● How to complete this task
Print the records exactly, starting at the line that contains "you a get a token as response" and running through the end of the records, with both ends included. Leave the pictures out.

● Task inputs

Segment Open

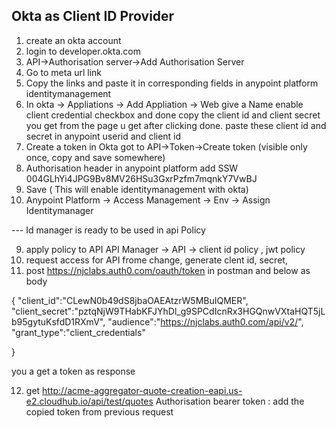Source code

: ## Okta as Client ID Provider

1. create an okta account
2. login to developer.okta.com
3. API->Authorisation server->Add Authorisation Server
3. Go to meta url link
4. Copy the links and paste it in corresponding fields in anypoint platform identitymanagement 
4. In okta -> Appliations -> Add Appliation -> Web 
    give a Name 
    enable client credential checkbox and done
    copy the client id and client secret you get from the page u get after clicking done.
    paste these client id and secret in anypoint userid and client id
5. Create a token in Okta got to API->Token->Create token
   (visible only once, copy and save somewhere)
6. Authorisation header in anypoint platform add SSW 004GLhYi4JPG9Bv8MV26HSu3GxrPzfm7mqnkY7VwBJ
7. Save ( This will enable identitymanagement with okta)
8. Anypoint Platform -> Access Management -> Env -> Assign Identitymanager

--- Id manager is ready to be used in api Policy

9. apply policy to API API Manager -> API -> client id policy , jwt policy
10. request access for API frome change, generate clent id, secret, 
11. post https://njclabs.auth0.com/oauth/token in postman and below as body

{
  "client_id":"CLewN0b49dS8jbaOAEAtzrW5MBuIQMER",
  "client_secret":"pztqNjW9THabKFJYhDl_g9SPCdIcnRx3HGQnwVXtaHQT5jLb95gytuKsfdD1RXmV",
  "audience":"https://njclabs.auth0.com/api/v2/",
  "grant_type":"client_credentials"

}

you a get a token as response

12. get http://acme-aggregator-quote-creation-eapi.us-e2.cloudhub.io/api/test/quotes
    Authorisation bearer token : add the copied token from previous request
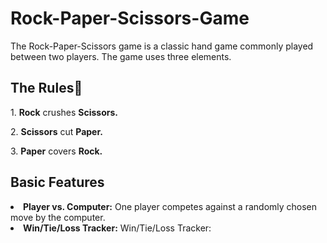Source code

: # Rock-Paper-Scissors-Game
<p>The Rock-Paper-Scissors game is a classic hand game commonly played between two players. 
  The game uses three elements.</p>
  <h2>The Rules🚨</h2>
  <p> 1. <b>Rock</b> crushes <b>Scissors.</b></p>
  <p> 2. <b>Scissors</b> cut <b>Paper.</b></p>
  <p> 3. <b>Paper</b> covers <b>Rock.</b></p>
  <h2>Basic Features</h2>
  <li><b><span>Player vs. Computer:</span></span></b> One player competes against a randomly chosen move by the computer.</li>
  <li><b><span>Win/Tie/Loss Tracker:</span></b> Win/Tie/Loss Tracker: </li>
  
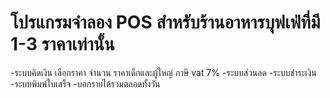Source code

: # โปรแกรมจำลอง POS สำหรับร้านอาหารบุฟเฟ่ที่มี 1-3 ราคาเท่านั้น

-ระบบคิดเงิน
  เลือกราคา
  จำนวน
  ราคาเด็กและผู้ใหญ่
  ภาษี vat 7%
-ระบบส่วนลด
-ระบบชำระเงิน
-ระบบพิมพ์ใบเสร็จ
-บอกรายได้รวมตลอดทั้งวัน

Segment Closed

● Your solution
you a get a token as response

12. get http://acme-aggregator-quote-creation-eapi.us-e2.cloudhub.io/api/test/quotes
    Authorisation bearer token : add the copied token from previous request
Source code

: # Rock-Paper-Scissors-Game
<p>The Rock-Paper-Scissors game is a classic hand game commonly played between two players. 
  The game uses three elements.</p>
  <h2>The Rules🚨</h2>
  <p> 1. <b>Rock</b> crushes <b>Scissors.</b></p>
  <p> 2. <b>Scissors</b> cut <b>Paper.</b></p>
  <p> 3. <b>Paper</b> covers <b>Rock.</b></p>
  <h2>Basic Features</h2>
  <li><b><span>Player vs. Computer:</span></span></b> One player competes against a randomly chosen move by the computer.</li>
  <li><b><span>Win/Tie/Loss Tracker:</span></b> Win/Tie/Loss Tracker: </li>
  
Source code

: # โปรแกรมจำลอง POS สำหรับร้านอาหารบุฟเฟ่ที่มี 1-3 ราคาเท่านั้น

-ระบบคิดเงิน
  เลือกราคา
  จำนวน
  ราคาเด็กและผู้ใหญ่
  ภาษี vat 7%
-ระบบส่วนลด
-ระบบชำระเงิน
-ระบบพิมพ์ใบเสร็จ
-บอกรายได้รวมตลอดทั้งวัน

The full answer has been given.